> **Text for analysis**:
·····
Jaundice During Pregnancy

What is Jaundice During Pregnancy?

Jaundice is a yellow discoloration of the skin, sclera (the whites of the eyes), and mucous membranes caused by an excess of bilirubin in the bloodstream. Bilirubin is a pigment that forms when red blood cells break down. In a healthy pregnancy, the liver normally processes bilirubin efficiently, but certain conditions can overwhelm this system, leading to jaundice.

When jaundice appears in a pregnant woman, it signals that something is affecting the liver’s ability to clear bilirubin or that there is an increased production of bilirubin. Because pregnancy itself places extra demands on the liver, distinguishing normal pregnancy‑related changes from pathology is essential.

Common Causes

Several disorders can produce jaundice during pregnancy. The most frequent are listed below:

  • Intrahepatic cholestasis of pregnancy (ICP) – a pregnancy‑specific liver disease that reduces bile flow and usually appears in the third trimester.
  • Acute fatty liver of pregnancy (AFLP) – a rare but life‑threatening condition that typically develops in the late second or third trimester.
  • Viral hepatitis (A, B, C, E) – infection of the liver that can be more severe in pregnancy.
  • Gallstone disease (biliary colic or choledocholithiasis) – stones blocking the bile ducts, leading to bilirubin buildup.
·····
> **Source information**:

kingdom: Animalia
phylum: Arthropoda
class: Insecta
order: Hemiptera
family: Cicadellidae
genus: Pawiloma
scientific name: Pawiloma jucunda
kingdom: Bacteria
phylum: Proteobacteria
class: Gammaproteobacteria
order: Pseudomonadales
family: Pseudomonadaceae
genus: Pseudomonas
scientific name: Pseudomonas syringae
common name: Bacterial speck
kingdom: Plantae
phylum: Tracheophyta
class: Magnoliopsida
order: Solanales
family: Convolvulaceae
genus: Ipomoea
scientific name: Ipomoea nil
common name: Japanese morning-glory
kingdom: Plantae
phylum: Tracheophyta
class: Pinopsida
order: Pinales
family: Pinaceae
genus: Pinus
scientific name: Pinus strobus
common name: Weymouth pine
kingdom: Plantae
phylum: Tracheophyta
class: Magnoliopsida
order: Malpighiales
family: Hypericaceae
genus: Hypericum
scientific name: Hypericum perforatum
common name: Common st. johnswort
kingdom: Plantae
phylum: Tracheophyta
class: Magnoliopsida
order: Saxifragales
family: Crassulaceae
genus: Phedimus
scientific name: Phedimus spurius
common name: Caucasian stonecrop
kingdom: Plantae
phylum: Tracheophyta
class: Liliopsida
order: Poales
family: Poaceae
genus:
·····
> **Required tasks**:
A. Copy everything in the text on jaundice during pregnancy from "What is Jaundice" down to "leading to jaundice.".
B. In the text on jaundice during pregnancy, when does intrahepatic cholestasis of pregnancy usually appear?
The entries are separate material, not part of the text on jaundice during pregnancy.

> **Solved tasks**:
A.
What is Jaundice During Pregnancy?

Jaundice is a yellow discoloration of the skin, sclera (the whites of the eyes), and mucous membranes caused by an excess of bilirubin in the bloodstream. Bilirubin is a pigment that forms when red blood cells break down. In a healthy pregnancy, the liver normally processes bilirubin efficiently, but certain conditions can overwhelm this system, leading to jaundice.

B. It usually appears in the third trimester.